Che rompano gli schemi e gli stereotipi di comportamenti maschili. Figure capaci che spezzino questa catena monotona di condotte meschine ed inefficaci che da anni inchiodano Catania alla mediocrità ed alla rassegnazione.

Per responsabilità di proposte e scelte di adesione correlate, nostre, sbagliate.

Figure competenti che facciano da volano alla crescita e non considerino, per esempio, al contrario la nuova proprietà del Catania come volano della propria crescita.

Questo sorridere costantemente al fianco dei massimi dirigenti del calcio non solo dovrebbe essere imbarazzante ma é una offesa alla intelligenza altrui.

Per cambiare ci vuole coraggio, la pigrizia mentale di accontentarsi del presente è un moto diffuso dalle nostre parti.
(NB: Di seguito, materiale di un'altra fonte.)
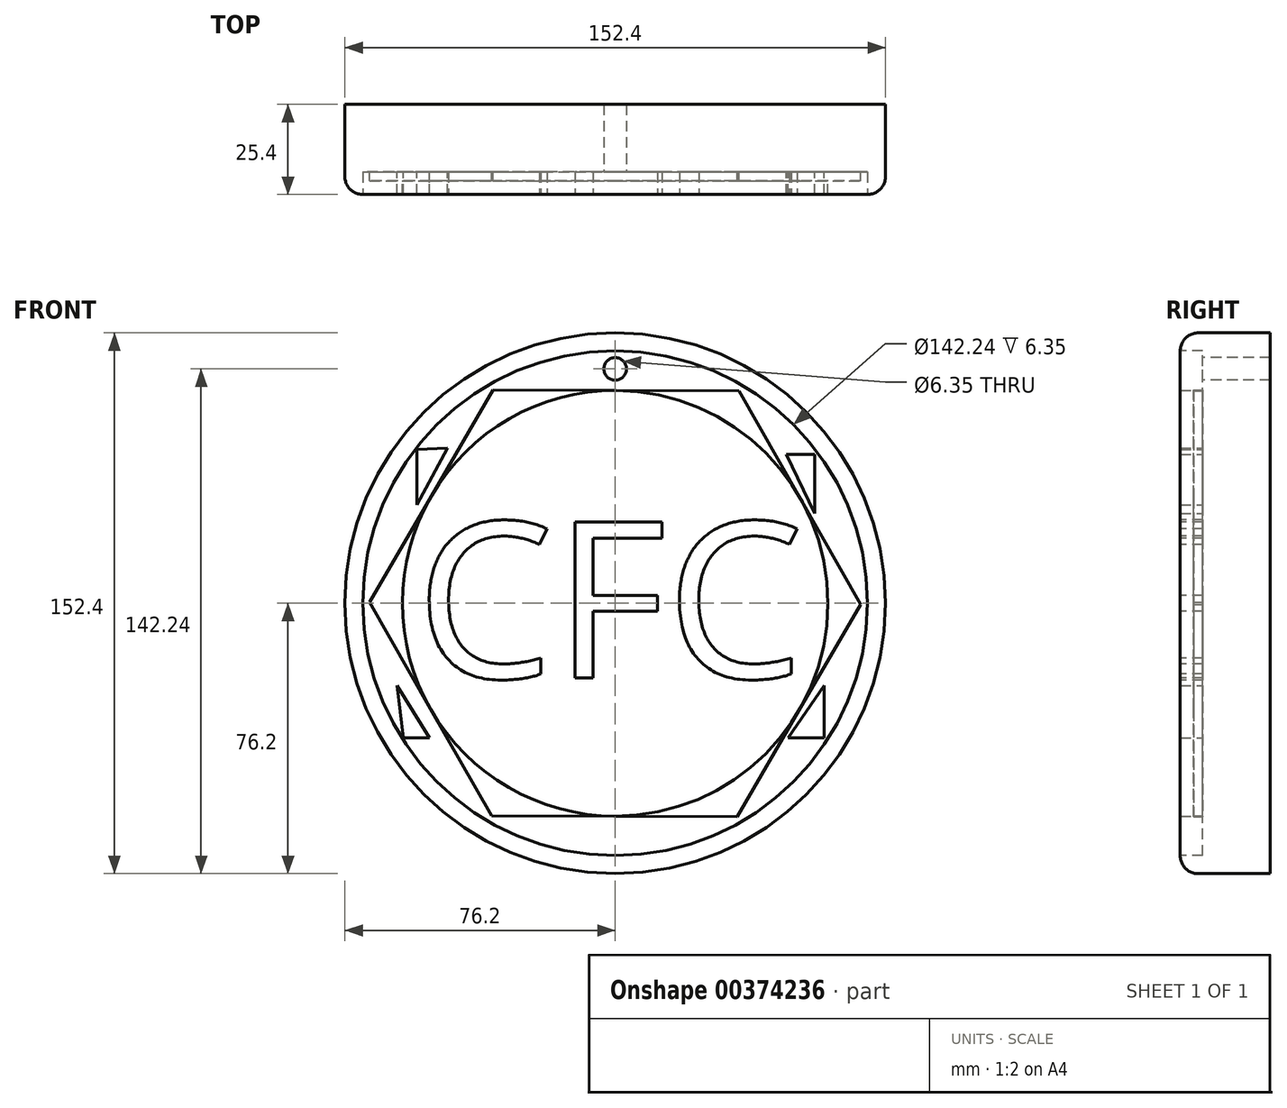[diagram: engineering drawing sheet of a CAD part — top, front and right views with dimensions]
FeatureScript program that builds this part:
annotation { "Feature Type Name" : "Feature", "Feature Type Description" : "" }
export const myFeature = defineFeature(function(context is Context, id is Id, definition is map)
    precondition{}
    {
        {
            var Q0;
            Q0=qCreatedBy(makeId("Front.planeOp"),FACE);
            var sketch = newSketch(context, id + "F0", { "sketchPlane" : qUnion([Q0])});
            skCircle(sketch, "E0", {"center": v(0, 0) * mm, "radius": 76.2 * mm});
            skSolve(sketch);
        }
        {
            var Q0;
            Q0 = qSketchRegion(id + "F0", true);
            extrude(context, id + "F1", {"entities" : qUnion([Q0]), "depth" : 25.4 * mm});
        }
        {
            var Q0;
            Q0=makeQuery(id+"F1.opExtrude","CAP_FACE",FACE,{"disambiguationData":[OSD([sQuery(id+"F0.wireOp",EDGE,"E0")])],"isStart":false});
            fillet(context, id + "F2", {"entities" : qUnion([Q0]), "radius" : 5.08 * mm, "tangentPropagation" : true, "allowEdgeOverflow" : false});
        }
        {
            var Q0;
            Q0=makeQuery(id+"F1.opExtrude","CAP_FACE",FACE,{"disambiguationData":[OSD([sQuery(id+"F0.wireOp",EDGE,"E0")])],"isStart":false});
            extrude(context, id + "F3", {"entities" : qUnion([Q0]), "operationType" : NewBodyOperationType.REMOVE, "oppositeDirection" : true, "depth" : 6.35 * mm});
        }
        {
            var Q0;
            Q0=makeQuery(id+"F3.boolean.opBoolean","COPY",FACE,{"derivedFrom":makeQuery(id+"F3.opExtrude","CAP_FACE",FACE,{"disambiguationData":[OSD([sQuery(id+"F0.wireOp",EDGE,"E0")])],"isStart":false})});
            var sketch = newSketch(context, id + "F4", { "sketchPlane" : qUnion([Q0])});
            skLineSegment(sketch, "E1", {"start": v(0, 0) * mm, "end": v(0, 66.04) * mm});
            skCircle(sketch, "E2", {"center": v(0, 66.04) * mm, "radius": 3.18 * mm});
            skSolve(sketch);
        }
        {
            var Q0;
            Q0=makeQuery(id+"F4.imprint","IMPRINT",FACE,{"disambiguationData":[TD([[makeQuery(id+"F4.imprint","IMPRINT",EDGE,{"derivedFrom":sQuery(id+"F4.wireOp",EDGE,"E2")}),-1.0]])]});
            var sketch = newSketch(context, id + "F5", { "sketchPlane" : qUnion([Q0])});
            skCircle(sketch, "E3.cCircle", {"center": v(0, 0) * mm, "radius": 59.98 * mm, "construction": true});
            skLineSegment(sketch, "E3.0", {"start": v(34.87, 59.84) * mm, "end": v(69.26, -0.28) * mm});
            skLineSegment(sketch, "E3.1", {"start": v(69.26, -0.28) * mm, "end": v(34.39, -60.12) * mm});
            skLineSegment(sketch, "E3.2", {"start": v(34.39, -60.12) * mm, "end": v(-34.87, -59.84) * mm});
            skLineSegment(sketch, "E3.3", {"start": v(-34.87, -59.84) * mm, "end": v(-69.26, 0.28) * mm});
            skLineSegment(sketch, "E3.4", {"start": v(-69.26, 0.28) * mm, "end": v(-34.39, 60.12) * mm});
            skLineSegment(sketch, "E3.5", {"start": v(-34.39, 60.12) * mm, "end": v(34.87, 59.84) * mm});
            skPoint(sketch, "E3.0.midPoint", {"position": v(52.06, 29.78) * mm});
            skSolve(sketch);
        }
        {
            var Q0;
            Q0 = qSketchRegion(id + "F5", true);
            extrude(context, id + "F6", {"entities" : qUnion([Q0]), "operationType" : NewBodyOperationType.ADD, "depth" : 2.54 * mm});
        }
        {
            var Q0;
            Q0=makeQuery(id+"F6.opExtrude","CAP_FACE",FACE,{"disambiguationData":[OSD([sQuery(id+"F5.wireOp",EDGE,"E3.0"),sQuery(id+"F5.wireOp",EDGE,"E3.1"),sQuery(id+"F5.wireOp",EDGE,"E3.2"),sQuery(id+"F5.wireOp",EDGE,"E3.3"),sQuery(id+"F5.wireOp",EDGE,"E3.4"),sQuery(id+"F5.wireOp",EDGE,"E3.5")])],"isStart":false});
            var sketch = newSketch(context, id + "F7", { "sketchPlane" : qUnion([Q0])});
            skCircle(sketch, "E4", {"center": v(0, 0) * mm, "radius": 59.98 * mm});
            skSolve(sketch);
        }
        {
            var Q0;
            Q0 = qSketchRegion(id + "F7", true);
            extrude(context, id + "F8", {"entities" : qUnion([Q0]), "operationType" : NewBodyOperationType.ADD, "depth" : 3.8 * mm});
        }
        {
            var Q0;
            Q0=makeQuery(id+"F4.imprint","IMPRINT",FACE,{"disambiguationData":[TD([[makeQuery(id+"F4.imprint","IMPRINT",EDGE,{"derivedFrom":sQuery(id+"F4.wireOp",EDGE,"E2")}),-1.0]])]});
            var sketch = newSketch(context, id + "F9", { "sketchPlane" : qUnion([Q0])});
            skLineSegment(sketch, "E5", {"start": v(-55.9, 43.39) * mm, "end": v(-55.9, 27.7) * mm});
            skLineSegment(sketch, "E6", {"start": v(-55.9, 27.7) * mm, "end": v(-47.33, 43.68) * mm});
            skLineSegment(sketch, "E7", {"start": v(-47.33, 43.68) * mm, "end": v(-55.9, 43.39) * mm});
            skLineSegment(sketch, "E8", {"start": v(-61.52, -23.17) * mm, "end": v(-52.35, -37.96) * mm});
            skLineSegment(sketch, "E9", {"start": v(-52.35, -37.96) * mm, "end": v(-59.75, -37.96) * mm});
            skLineSegment(sketch, "E10", {"start": v(-59.75, -37.96) * mm, "end": v(-61.52, -23.17) * mm});
            skLineSegment(sketch, "E11", {"start": v(48.81, -37.96) * mm, "end": v(58.87, -37.96) * mm});
            skLineSegment(sketch, "E12", {"start": v(58.87, -37.96) * mm, "end": v(58.87, -23.17) * mm});
            skLineSegment(sketch, "E13", {"start": v(58.87, -23.17) * mm, "end": v(48.81, -37.96) * mm});
            skLineSegment(sketch, "E14", {"start": v(48.22, 41.9) * mm, "end": v(56.2, 41.9) * mm});
            skLineSegment(sketch, "E15", {"start": v(56.2, 41.9) * mm, "end": v(56.2, 25.34) * mm});
            skLineSegment(sketch, "E16", {"start": v(56.2, 25.34) * mm, "end": v(48.22, 41.9) * mm});
            skSolve(sketch);
        }
        {
            var Q0;
            Q0=makeQuery(id+"F9.imprint","IMPRINT",FACE,{"disambiguationData":[TD([[makeQuery(id+"F9.imprint","IMPRINT",EDGE,{"derivedFrom":sQuery(id+"F9.wireOp",EDGE,"E5")}),1.0]])]});
            var Q1;
            Q1=makeQuery(id+"F9.imprint","IMPRINT",FACE,{"disambiguationData":[TD([[makeQuery(id+"F9.imprint","IMPRINT",EDGE,{"derivedFrom":sQuery(id+"F9.wireOp",EDGE,"E8")}),-1.0]])]});
            var Q2;
            Q2=makeQuery(id+"F9.imprint","IMPRINT",FACE,{"disambiguationData":[TD([[makeQuery(id+"F9.imprint","IMPRINT",EDGE,{"derivedFrom":sQuery(id+"F9.wireOp",EDGE,"E14")}),-1.0]])]});
            var Q3;
            Q3=makeQuery(id+"F9.imprint","IMPRINT",FACE,{"disambiguationData":[TD([[makeQuery(id+"F9.imprint","IMPRINT",EDGE,{"derivedFrom":sQuery(id+"F9.wireOp",EDGE,"E11")}),1.0]])]});
            extrude(context, id + "F10", {"entities" : qUnion([Q0, Q1, Q2, Q3]), "operationType" : NewBodyOperationType.ADD, "depth" : 6.35 * mm});
        }
        {
            var Q0;
            Q0=makeQuery(id+"F8.opExtrude","CAP_FACE",FACE,{"disambiguationData":[OSD([sQuery(id+"F7.wireOp",EDGE,"E4")])],"isStart":false});
            var sketch = newSketch(context, id + "F11", { "sketchPlane" : qUnion([Q0])});
            skText(sketch, "E17", { "text": "CFC", "fontName": "OpenSans-Regular.ttf"});
            const initialGuessF11  = {"E17": [-0.05617, -0.02103, 1, 0, 0.04427]};
            skSetInitialGuess(sketch, initialGuessF11);
            skSolve(sketch);
        }
        {
            var Q0;
            Q0 = qSketchRegion(id + "F11", true);
            extrude(context, id + "F12", {"entities" : qUnion([Q0]), "operationType" : NewBodyOperationType.REMOVE, "oppositeDirection" : true, "depth" : 6.35 * mm});
        }
        {
            var Q0;
            Q0=makeQuery(id+"F4.imprint","IMPRINT",FACE,{"disambiguationData":[TD([[makeQuery(id+"F4.imprint","IMPRINT",EDGE,{"derivedFrom":sQuery(id+"F4.wireOp",EDGE,"E2")}),1.0]])]});
            extrude(context, id + "F13", {"entities" : qUnion([Q0]), "operationType" : NewBodyOperationType.REMOVE, "oppositeDirection" : true, "depth" : 25.4 * mm});
        }
    });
Per tanti motivi, il primo quello del "bisogno" economico di tanti, troppi. E sulle necessità di tantissimi catanesi fa leva vigliaccamente il potere che governa adesso. Promesse, promesse, promesse...

La nostra storia è fatta di promesse. Non mantenute.

La lavagna della città impone di scrivere nomi nuovi che accompagnino sfide nuove. Di crescita economica non più rinviabile. Pena un ulteriore inasprimento, non più sopportabile, delle già difficili condizioni sociali di Catania. La nostra città ha già conosciuto, nel calcio, il livello medio della imprenditoria locale, non mi riferisco affatto alla sola Sigi, e l'inerzia dei propri rappresentanti politici al tempo delle aste deserte.

Nessuno ha mai richiamato a quel tempo la attenzione su Catania e sul Catania.

Quella è la vera fotografia di Catania.

Una città di esercizi commerciali e studi professionali che chiudono giorno per giorno. Di lavoratori in nero, sfruttati ed abusati le volte in cui c'è il lavoro.

Spesso no.

Di prepotenza del potere e di diritti costantemente negati che diventano favori da elargire.

Non basta un gol che gonfia la rete avversaria.

Non basta da solo Pelligra se non avrà alle spalle ed accanto una Catania assai diversa da quella di questi ultimi anni.